* [ACTIVITY]
Each line below with the string "round" should be copied.

+++ RECORDS TO USE +++

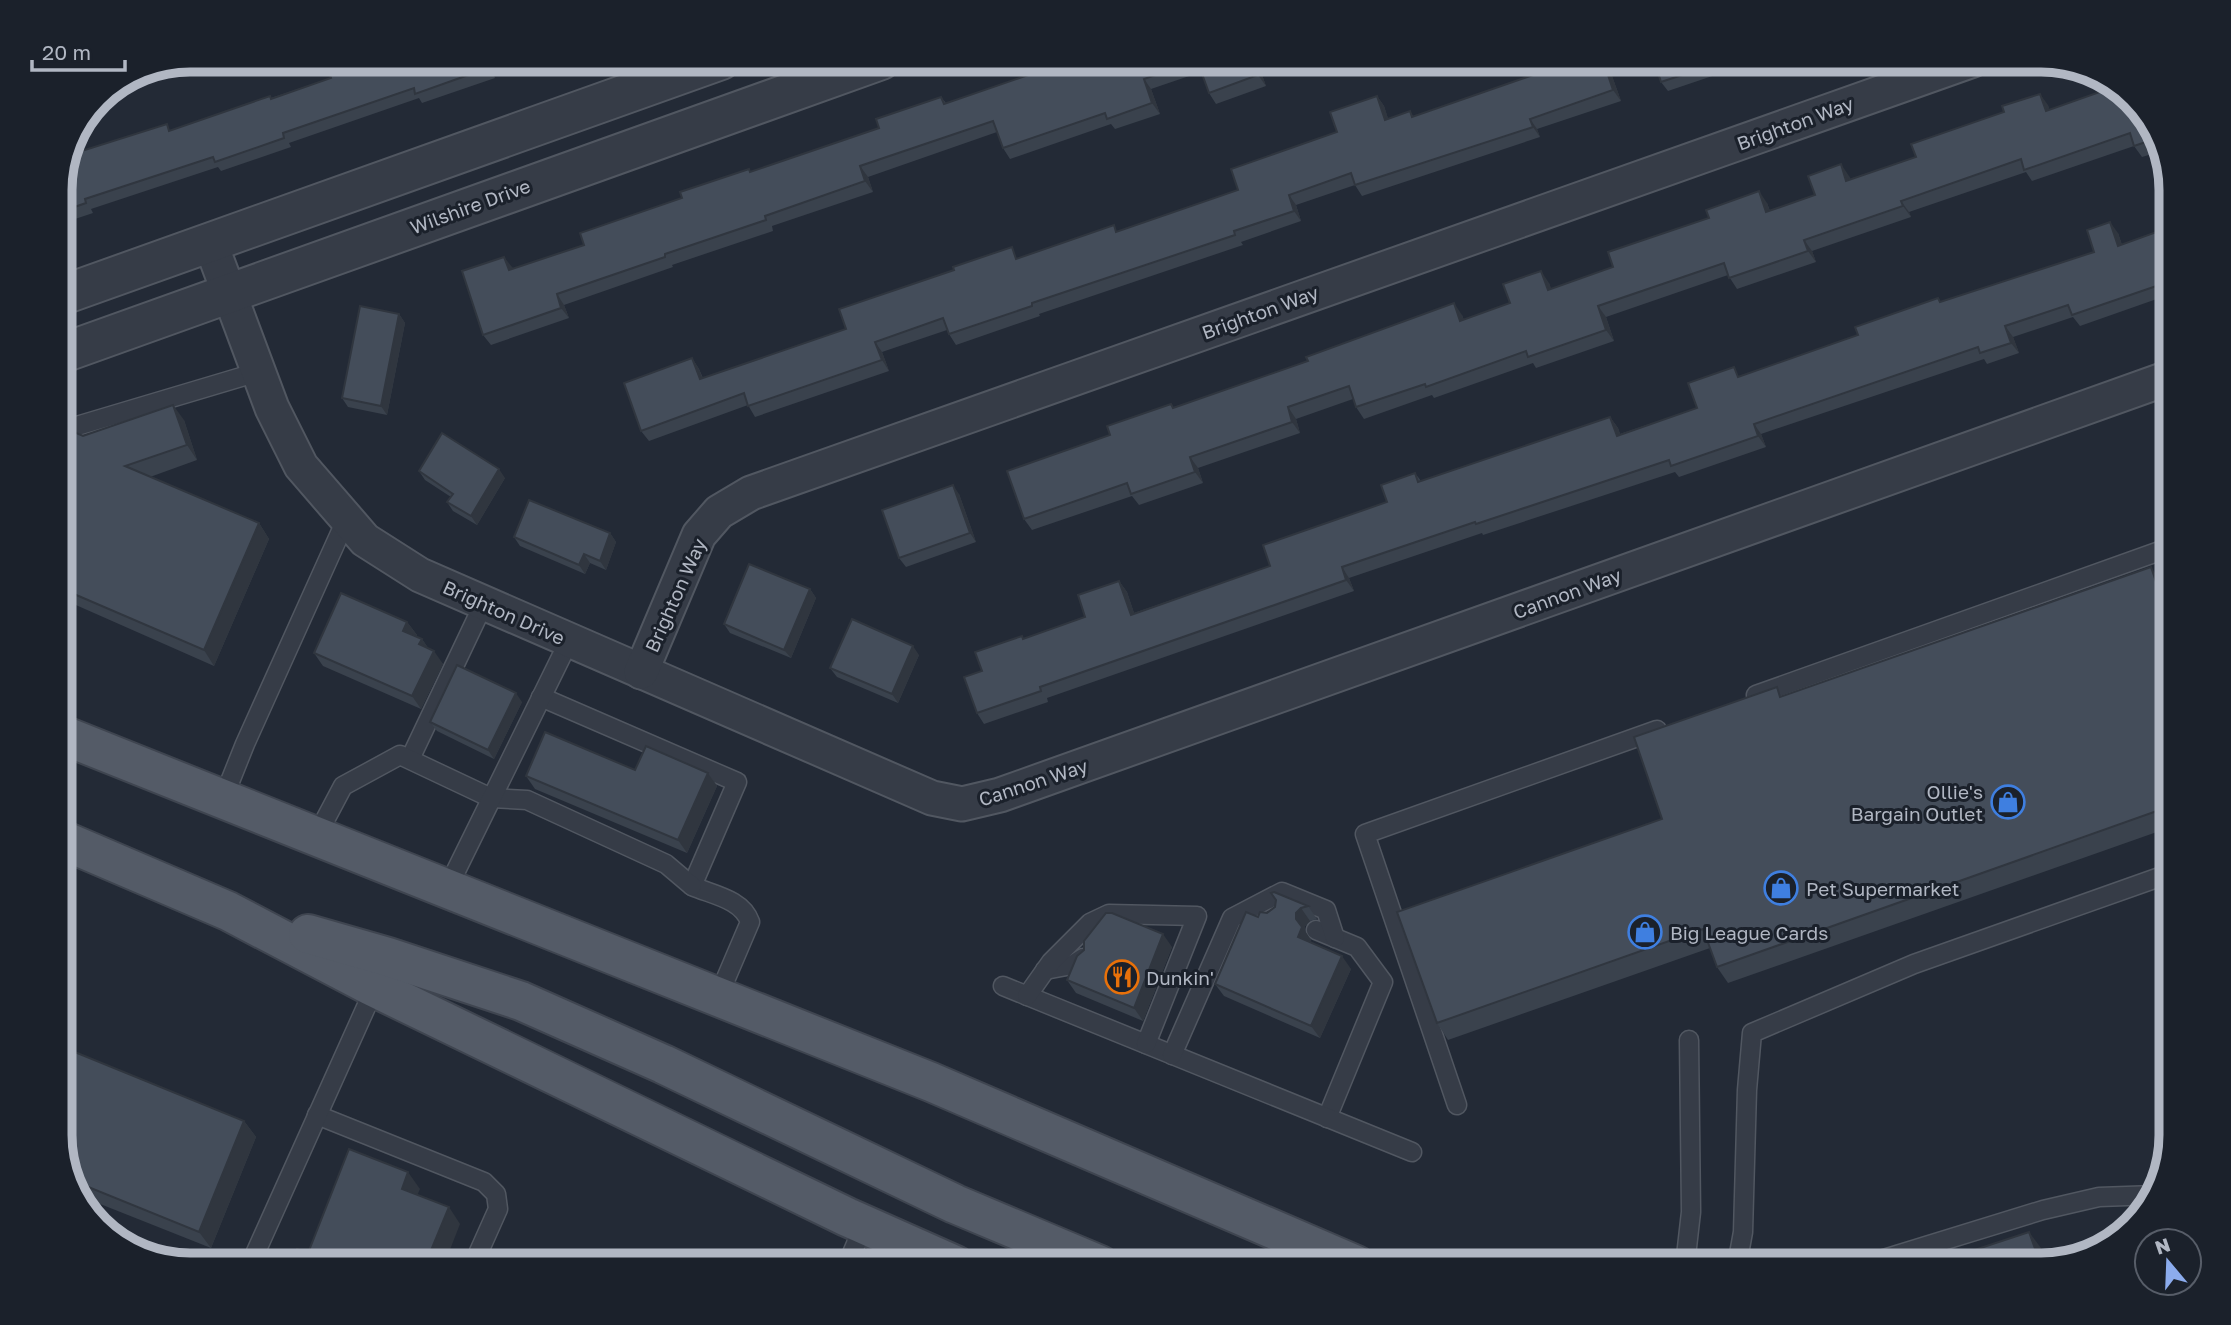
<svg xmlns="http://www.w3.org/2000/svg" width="2231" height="1325" font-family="'Golos Text',sans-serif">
  <rect width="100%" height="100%" fill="#232a36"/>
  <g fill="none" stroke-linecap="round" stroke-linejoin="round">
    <defs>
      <g id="service">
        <path d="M 60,431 L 258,372"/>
        <path d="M 1756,695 L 2171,547"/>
        <path d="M 541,697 L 737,782 L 692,886 C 713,895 742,899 750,922 L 718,997"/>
        <path d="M 410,759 L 484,603"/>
        <path d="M 223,799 L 245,744 L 346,520"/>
        <path d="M 316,837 L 343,786 L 400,755 L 491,798 L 527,800 L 666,864 L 692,886"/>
        <path d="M 60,874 L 73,844"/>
        <path d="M 447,889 L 569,641"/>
        <path d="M 1316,930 L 1357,947 L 1383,982 L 1327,1118"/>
        <path d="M 1045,970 L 1072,965 L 1083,958"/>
        <path d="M 1003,986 L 1412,1152"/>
        <path d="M 1027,996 L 1051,962 L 1090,923 L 1109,914 L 1197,916 L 1146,1044"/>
        <path d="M 1172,1055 L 1232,918 L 1282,892 L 1326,910 L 1335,938"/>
        <path d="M 1457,1105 L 1365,834 L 1657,730"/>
        <path d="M 317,1115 L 484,1182 L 496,1194 L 498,1209 L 473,1265"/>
        <path d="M 250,1265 L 376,985"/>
        <path d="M 847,1265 L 864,1225"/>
        <path d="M 1685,1265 L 1691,1212 L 1689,1040"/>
        <path d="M 1737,1265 L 1743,1232 L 1747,1090 L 1752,1033 L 1914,964 L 2171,873"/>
        <path d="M 1864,1265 L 2043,1210 L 2099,1197 L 2155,1195"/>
      </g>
      <g id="minor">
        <path d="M 210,242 L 272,408 L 301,466 L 365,540 L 420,575 L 932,798 L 962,804 L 1000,795 L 2171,377"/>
        <path d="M 641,672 L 699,535 L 719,512 L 751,493 L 1973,60"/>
      </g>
      <g id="tertiary">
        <path d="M 60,296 L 721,60"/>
        <path d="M 60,354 L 881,60"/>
      </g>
      <g id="primary">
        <path d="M 60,734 L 931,1082 L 1356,1265"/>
        <path d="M 60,839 L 228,911 L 371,986 L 847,1217 L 955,1265"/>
        <path d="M 308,934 L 388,957 L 521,1001 L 663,1064 L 955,1204 L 1100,1265"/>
      </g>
    </defs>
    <use href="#service" stroke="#515761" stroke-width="21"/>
    <use href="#minor" stroke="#515761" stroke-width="37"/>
    <use href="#tertiary" stroke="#515761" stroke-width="42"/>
    <use href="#primary" stroke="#3f4550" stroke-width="42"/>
    <use href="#service" stroke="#363c47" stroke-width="18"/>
    <use href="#minor" stroke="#363c47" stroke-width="33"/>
    <use href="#tertiary" stroke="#363c47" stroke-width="38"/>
    <use href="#primary" stroke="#545b67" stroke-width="38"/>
  </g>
  <g fill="#3a424d">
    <path d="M 376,60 L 520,60 L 492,69 L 495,78 L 422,103 L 419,98 L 289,143 L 291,147 L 221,171 L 218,167 L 91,209 L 93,213 L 60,224 L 60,182 L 171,130 L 271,98 L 331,78 Z"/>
    <path d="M 1072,60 L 1270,60 L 1258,64 L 1266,86 L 1216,104 L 1209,93 L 1201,72 L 1151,89 L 1160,114 L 1115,129 L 1111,124 L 1010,159 L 1003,148 L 997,132 L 868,177 L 873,192 L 772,226 L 773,231 L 672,265 L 673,267 L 564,305 L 569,318 L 491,345 L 483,335 L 512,267 L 513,269 L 584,245 L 682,198 L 749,169 L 750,172 L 879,128 L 941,97 L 946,103 Z"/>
    <path d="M 1654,60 L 1740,60 L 1736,61 L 1739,67 L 1668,91 L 1661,82 Z"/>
    <path d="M 1607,62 L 1621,101 L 1537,129 L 1540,137 L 1362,196 L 1355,185 L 1296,205 L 1301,221 L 1241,242 L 1243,245 L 1039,314 L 1040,316 L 956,345 L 949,334 L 947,330 L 882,352 L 889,371 L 755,417 L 748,405 L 649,441 L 641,431 L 692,358 L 699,369 L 703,378 L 846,329 L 1118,231 L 1238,190 L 1337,132 L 1377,96 L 1384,106 L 1388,119 L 1410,111 L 1413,116 Z"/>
    <path d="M 2048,105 L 2049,110 L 2154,124 L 2162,151 L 2142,157 L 2134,146 L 2032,181 L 2026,172 L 1909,212 L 1911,217 L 1812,251 L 1816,262 L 1737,289 L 1728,275 L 1606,317 L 1614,341 L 1536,368 L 1533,363 L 1434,398 L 1432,395 L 1364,419 L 1356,407 L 1353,399 L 1296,419 L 1300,433 L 1198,468 L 1203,483 L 1139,505 L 1132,496 L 1032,530 L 1024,519 L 1110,435 L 1174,407 L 1462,315 L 1464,320 L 1510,303 L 1549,283 L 1551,289 L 1613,267 L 1767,203 L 1770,211 L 1815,195 L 1849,176 L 1850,179 L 1916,157 Z"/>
    <path d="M 2171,220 L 2171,294 L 2080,326 L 2073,317 L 2013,337 L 2019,353 L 1987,364 L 1984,359 L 1761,434 L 1766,447 L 1679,477 L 1675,472 L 1483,535 L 1482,533 L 1349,578 L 1354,591 L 1047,698 L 1048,702 L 984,724 L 977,713 L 982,671 L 1022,636 L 1024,639 L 1085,617 L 1119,581 L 1127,592 L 1134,613 L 1270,566 L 1387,502 L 1415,473 L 1421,481 L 1610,417 L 1618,428 L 1620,434 L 1697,408 L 1740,376 L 1858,335 L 1938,298 L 1941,302 L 2094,252 L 2118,233 L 2122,245 L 2165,229 Z"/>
    <path d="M 399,314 L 405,323 L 387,415 L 348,407 L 342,398 Z"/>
    <path d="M 184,420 L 197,460 L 150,477 L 259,523 L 269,539 L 214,666 L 60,598 L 60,426 L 83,436 Z"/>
    <path d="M 419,471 L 505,478 L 477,525 L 453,511 L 447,502 L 451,497 L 425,480 Z"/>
    <path d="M 959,494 L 976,542 L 906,567 L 899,558 Z"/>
    <path d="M 610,533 L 616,542 L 606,570 L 590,563 L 585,574 L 520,546 L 514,537 Z"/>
    <path d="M 2162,583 L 2171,608 L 2171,827 L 1728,983 L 1717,967 L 1710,948 L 1448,1040 L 1437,1023 L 1662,819 L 1783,696 Z"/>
    <path d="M 810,589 L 816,598 L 791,658 L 730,633 L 724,624 Z"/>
    <path d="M 407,622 L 417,635 L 416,636 L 422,639 L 428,648 L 443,664 L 421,709 L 323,666 L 314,653 Z"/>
    <path d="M 919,655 L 898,703 L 837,677 L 830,668 Z"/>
    <path d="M 522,702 L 494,759 L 437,731 L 430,722 Z"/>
    <path d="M 635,770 L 708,773 L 717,786 L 687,853 L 535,789 L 526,776 Z"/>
    <path d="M 1308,906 L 1317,919 L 1310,921 L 1305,926 L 1305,931 L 1311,940 L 1310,942 L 1351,969 L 1320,1038 L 1224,996 L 1215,984 L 1258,917 L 1267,913 Z"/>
    <path d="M 1172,947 L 1143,1021 L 1076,993 L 1067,980 L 1084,950 Z"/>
    <path d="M 244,1121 L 256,1137 L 211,1248 L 75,1194 L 60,1143 Z"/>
  </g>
  <g fill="#30363f">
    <path d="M 485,60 L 492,69 L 495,78 L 488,68 Z"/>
    <path d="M 1253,60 L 1255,60 L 1258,64 L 1266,86 L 1258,75 Z"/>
    <path d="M 1603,60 L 1606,60 L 1607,62 L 1621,101 L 1613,90 Z"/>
    <path d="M 1144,79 L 1151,89 L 1160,114 L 1152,103 Z"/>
    <path d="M 2040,94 L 2048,105 L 2053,122 L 2046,111 Z"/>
    <path d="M 1377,96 L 1384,106 L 1392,130 L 1385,120 Z"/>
    <path d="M 1530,119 L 1537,129 L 1540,137 L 1533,127 Z"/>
    <path d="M 1841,164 L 1849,176 L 1854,192 L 1846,181 Z"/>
    <path d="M 860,166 L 868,177 L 873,192 L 865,181 Z"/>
    <path d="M 1759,191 L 1767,203 L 1774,223 L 1766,212 Z"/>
    <path d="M 1289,195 L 1296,205 L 1301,221 L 1294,211 Z"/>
    <path d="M 1901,201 L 1909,212 L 1911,217 L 1903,206 Z"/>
    <path d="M 2110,222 L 2118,233 L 2126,257 L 2118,246 Z"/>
    <path d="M 1804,240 L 1812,251 L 1816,262 L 1808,251 Z"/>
    <path d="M 504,257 L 512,267 L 517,281 L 509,270 Z"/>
    <path d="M 1541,271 L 1549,283 L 1556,301 L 1548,290 Z"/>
    <path d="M 557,294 L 564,305 L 569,318 L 561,308 Z"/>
    <path d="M 1454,303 L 1462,315 L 1468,332 L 1460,321 Z"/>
    <path d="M 1598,306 L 1606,317 L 1614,341 L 1606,330 Z"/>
    <path d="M 399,314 L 405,323 L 387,415 L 381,406 Z"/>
    <path d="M 2005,326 L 2013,337 L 2019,353 L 2011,343 Z"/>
    <path d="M 875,342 L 882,352 L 889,371 L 882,360 Z"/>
    <path d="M 692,358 L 699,369 L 707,390 L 700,379 Z"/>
    <path d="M 173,405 L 184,420 L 197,460 L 187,445 Z"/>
    <path d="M 1288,407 L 1296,419 L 1300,433 L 1292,422 Z"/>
    <path d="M 1610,417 L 1618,428 L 1624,446 L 1617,436 Z"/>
    <path d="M 1754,424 L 1761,434 L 1766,447 L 1758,436 Z"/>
    <path d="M 1190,457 L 1198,468 L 1203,483 L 1195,472 Z"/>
    <path d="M 499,469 L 505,478 L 477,525 L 471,516 Z"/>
    <path d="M 953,485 L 959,494 L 976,542 L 970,533 Z"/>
    <path d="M 259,523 L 269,539 L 214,666 L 204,650 Z"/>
    <path d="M 610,533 L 616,542 L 606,570 L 600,561 Z"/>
    <path d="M 584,554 L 590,563 L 585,574 L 579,565 Z"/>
    <path d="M 1342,567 L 1349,578 L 1354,591 L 1346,580 Z"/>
    <path d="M 2151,567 L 2162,583 L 2171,608 L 2171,618 L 2166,611 Z"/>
    <path d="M 1119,581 L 1127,592 L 1138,625 L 1131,615 Z"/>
    <path d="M 810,589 L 816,598 L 791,658 L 784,650 Z"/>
    <path d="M 407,622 L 417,635 L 412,644 L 403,631 Z"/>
    <path d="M 422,639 L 431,652 L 419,644 Z"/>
    <path d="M 913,646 L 919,655 L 898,703 L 892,694 Z"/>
    <path d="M 434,651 L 443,664 L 421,709 L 412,696 Z"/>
    <path d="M 516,693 L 522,702 L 494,759 L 488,750 Z"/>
    <path d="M 708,773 L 717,786 L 687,853 L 678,840 Z"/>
    <path d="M 1301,908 L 1310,921 L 1305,926 L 1305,931 L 1311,940 L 1307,950 L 1298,937 L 1296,913 Z"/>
    <path d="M 1163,934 L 1172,947 L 1143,1021 L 1134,1008 Z"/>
    <path d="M 1342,956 L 1351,969 L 1320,1038 L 1311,1026 Z"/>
    <path d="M 244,1121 L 256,1137 L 211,1248 L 199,1232 Z"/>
    <path d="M 408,1172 L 420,1189 L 413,1205 L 402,1189 Z"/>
    <path d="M 449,1207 L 460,1224 L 444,1265 L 425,1265 Z"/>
    <path d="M 2029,1232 L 2041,1248 L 2046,1264 L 2041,1265 Z"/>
  </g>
  <g fill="#444d5a" stroke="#30363f" stroke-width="2">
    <path d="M 376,60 L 486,60 L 488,68 L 415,94 L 414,88 L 283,133 L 284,138 L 215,162 L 213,157 L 85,199 L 86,203 L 60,212 L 60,182 L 72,154 L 167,124 L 169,131 L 270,96 L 271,99 L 331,78 L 330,75 Z"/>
    <path d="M 1072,60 L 1253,60 L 1258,75 L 1209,93 L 1197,60 L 1144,79 L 1152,103 L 1107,119 L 1105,113 L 1003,148 L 993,121 L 860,166 L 865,181 L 765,216 L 766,220 L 665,254 L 665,257 L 557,294 L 561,308 L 483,335 L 462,271 L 504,257 L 509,270 L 584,245 L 580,233 L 682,198 L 680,192 L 749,169 L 750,172 L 879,128 L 876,119 L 941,97 L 944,104 Z"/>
    <path d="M 1576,60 L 1603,60 L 1613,90 L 1530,119 L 1533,127 L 1355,185 L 1351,173 L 1289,195 L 1294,211 L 1234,231 L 1235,235 L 1032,303 L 1032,306 L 949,334 L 943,318 L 875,342 L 882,360 L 748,406 L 744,393 L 641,431 L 624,383 L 692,358 L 700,379 L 846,329 L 839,309 L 954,270 L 953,267 L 1012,247 L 1016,259 L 1114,225 L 1116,232 L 1238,190 L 1231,169 L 1337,132 L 1330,112 L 1377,96 L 1385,120 L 1410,111 L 1412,117 Z"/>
    <path d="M 1654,60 L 1728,60 L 1661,82 Z"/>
    <path d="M 2112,83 L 2154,124 L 2158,138 L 2134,146 L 2130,133 L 2024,170 L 2021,159 L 1901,201 L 1903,206 L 1804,240 L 1808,251 L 1729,278 L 1724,263 L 1598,306 L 1606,330 L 1528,357 L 1526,351 L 1426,387 L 1425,384 L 1356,407 L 1349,386 L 1288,407 L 1292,422 L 1190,457 L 1195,472 L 1131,494 L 1127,483 L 1024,519 L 1007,471 L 1110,435 L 1107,426 L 1171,404 L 1173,408 L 1308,361 L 1306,357 L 1454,303 L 1460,321 L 1510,303 L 1503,284 L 1541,271 L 1548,290 L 1613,267 L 1608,252 L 1709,218 L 1706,210 L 1759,191 L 1766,212 L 1815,195 L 1808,176 L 1841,164 L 1846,181 L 1916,157 L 1911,144 L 2004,112 L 2002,106 L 2040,94 L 2046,111 L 2114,87 Z"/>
    <path d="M 2171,220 L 2171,281 L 2072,315 L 2068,305 L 2005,326 L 2011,343 L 1980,353 L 1978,347 L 1754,424 L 1758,436 L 1671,466 L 1669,460 L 1476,524 L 1475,522 L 1342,567 L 1346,580 L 1040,687 L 1041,691 L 977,713 L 964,677 L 982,671 L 975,652 L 1022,636 L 1023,639 L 1085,617 L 1078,595 L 1119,581 L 1131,615 L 1270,566 L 1263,545 L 1387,502 L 1381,485 L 1415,473 L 1418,482 L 1610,417 L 1617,436 L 1697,408 L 1688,383 L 1734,367 L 1738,377 L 1858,335 L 1855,327 L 1938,298 L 1940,302 L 2094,252 L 2087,230 L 2110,222 L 2118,246 L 2165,229 L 2163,223 Z"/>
    <path d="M 360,306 L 399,314 L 381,406 L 342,398 Z"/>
    <path d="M 173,405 L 187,445 L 125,466 L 259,523 L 204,650 L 60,588 L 60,426 L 83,436 Z"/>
    <path d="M 442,433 L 499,469 L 471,516 L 447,502 L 453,494 L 419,471 Z"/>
    <path d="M 953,485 L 970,533 L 899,558 L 882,510 Z"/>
    <path d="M 529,500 L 610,533 L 600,561 L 584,554 L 579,565 L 514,537 Z"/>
    <path d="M 749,564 L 810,589 L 784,650 L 724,624 Z"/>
    <path d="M 2151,567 L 2166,611 L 2171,609 L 2171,806 L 1717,967 L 1703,929 L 1437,1023 L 1397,912 L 1662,819 L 1634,737 L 1777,687 L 1780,697 Z"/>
    <path d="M 341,593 L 407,622 L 403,631 L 422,639 L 419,644 L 434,651 L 412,696 L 314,653 Z"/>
    <path d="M 852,619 L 913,646 L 892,694 L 830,668 Z"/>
    <path d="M 457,665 L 516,693 L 488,750 L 430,722 Z"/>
    <path d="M 545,732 L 635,770 L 646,746 L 708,773 L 678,840 L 526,776 Z"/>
    <path d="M 1274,892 L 1308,906 L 1301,908 L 1296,913 L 1296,919 L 1302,927 L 1298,937 L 1342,956 L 1311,1026 L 1215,984 L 1246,912 L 1258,917 L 1260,912 L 1267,913 L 1275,907 L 1276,900 L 1271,893 Z"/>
    <path d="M 1106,913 L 1112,913 L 1163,934 L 1134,1008 L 1067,980 L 1077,956 L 1084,950 L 1084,941 Z"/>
    <path d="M 60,1046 L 244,1121 L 199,1232 L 71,1180 L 60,1143 Z"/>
    <path d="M 349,1149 L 408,1172 L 402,1189 L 449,1207 L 425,1265 L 290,1265 L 297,1249 L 308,1253 Z"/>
    <path d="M 2029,1232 L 2041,1265 L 1929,1265 Z"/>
  </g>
  <defs>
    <symbol id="shop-ring" viewBox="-11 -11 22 22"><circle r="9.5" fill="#1b212b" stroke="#3f7fe0" stroke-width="1.5"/><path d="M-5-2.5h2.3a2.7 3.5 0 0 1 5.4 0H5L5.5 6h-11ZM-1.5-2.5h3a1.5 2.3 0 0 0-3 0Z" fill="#3f7fe0"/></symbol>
    <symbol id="restaurant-ring" viewBox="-11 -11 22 22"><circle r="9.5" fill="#1b212b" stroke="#e8710a" stroke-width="1.5"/><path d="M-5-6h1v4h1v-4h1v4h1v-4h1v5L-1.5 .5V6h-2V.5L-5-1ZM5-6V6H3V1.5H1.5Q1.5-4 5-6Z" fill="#e8710a"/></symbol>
  </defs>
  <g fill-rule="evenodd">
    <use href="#shop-ring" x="1989" y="783" width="38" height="38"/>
    <use href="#shop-ring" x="1762" y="869" width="38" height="38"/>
    <use href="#shop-ring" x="1626" y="913" width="38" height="38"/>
    <use href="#restaurant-ring" x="1103" y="958" width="38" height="38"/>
  </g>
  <g text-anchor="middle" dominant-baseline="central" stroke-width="6" stroke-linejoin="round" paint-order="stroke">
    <g font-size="19" fill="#b1b7c3" stroke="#1b212b">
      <text transform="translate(1795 123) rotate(-20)">Brighton Way</text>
      <text transform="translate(470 206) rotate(-20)">Wilshire Drive</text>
      <text transform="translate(1260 312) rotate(-20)">Brighton Way</text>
      <text transform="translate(1567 593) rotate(-20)">Cannon Way</text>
      <text transform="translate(675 595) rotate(-66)">Brighton Way</text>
      <text transform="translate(504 612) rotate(24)">Brighton Drive</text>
      <text transform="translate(1033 782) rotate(-18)">Cannon Way</text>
    </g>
    <g font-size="19" fill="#b1b7c3" stroke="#1b212b" text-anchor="start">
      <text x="1983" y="791" text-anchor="end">Ollie's<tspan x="1983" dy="22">Bargain Outlet</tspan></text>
      <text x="1806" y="888">Pet Supermarket</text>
      <text x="1670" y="932">Big League Cards</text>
      <text x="1146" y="977">Dunkin'</text>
    </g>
  </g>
  <path d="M0 0H2231V1325H0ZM190 72H2041A118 118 0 0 1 2159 190V1135A118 118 0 0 1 2041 1253H190A118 118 0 0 1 72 1135V190A118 118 0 0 1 190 72Z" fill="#1b212b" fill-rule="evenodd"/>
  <path fill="none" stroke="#b1b7c3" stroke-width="9" d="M190 72H2041A118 118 0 0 1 2159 190V1135A118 118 0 0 1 2041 1253H190A118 118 0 0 1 72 1135V190A118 118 0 0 1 190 72Z"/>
  <g transform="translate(2168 1262) rotate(341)"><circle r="33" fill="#1b212b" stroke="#575d68" stroke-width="2"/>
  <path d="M0-5L12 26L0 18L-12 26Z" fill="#8caced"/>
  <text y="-10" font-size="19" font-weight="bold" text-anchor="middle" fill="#b1b7c3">N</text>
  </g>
  <path d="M32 60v10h93v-10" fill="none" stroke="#b1b7c3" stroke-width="3.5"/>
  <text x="42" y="60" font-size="21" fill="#b1b7c3" stroke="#1b212b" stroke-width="5" paint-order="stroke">20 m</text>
</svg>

+++

* [ANSWER BOX]
  <g fill="none" stroke-linecap="round" stroke-linejoin="round">
  <g text-anchor="middle" dominant-baseline="central" stroke-width="6" stroke-linejoin="round" paint-order="stroke">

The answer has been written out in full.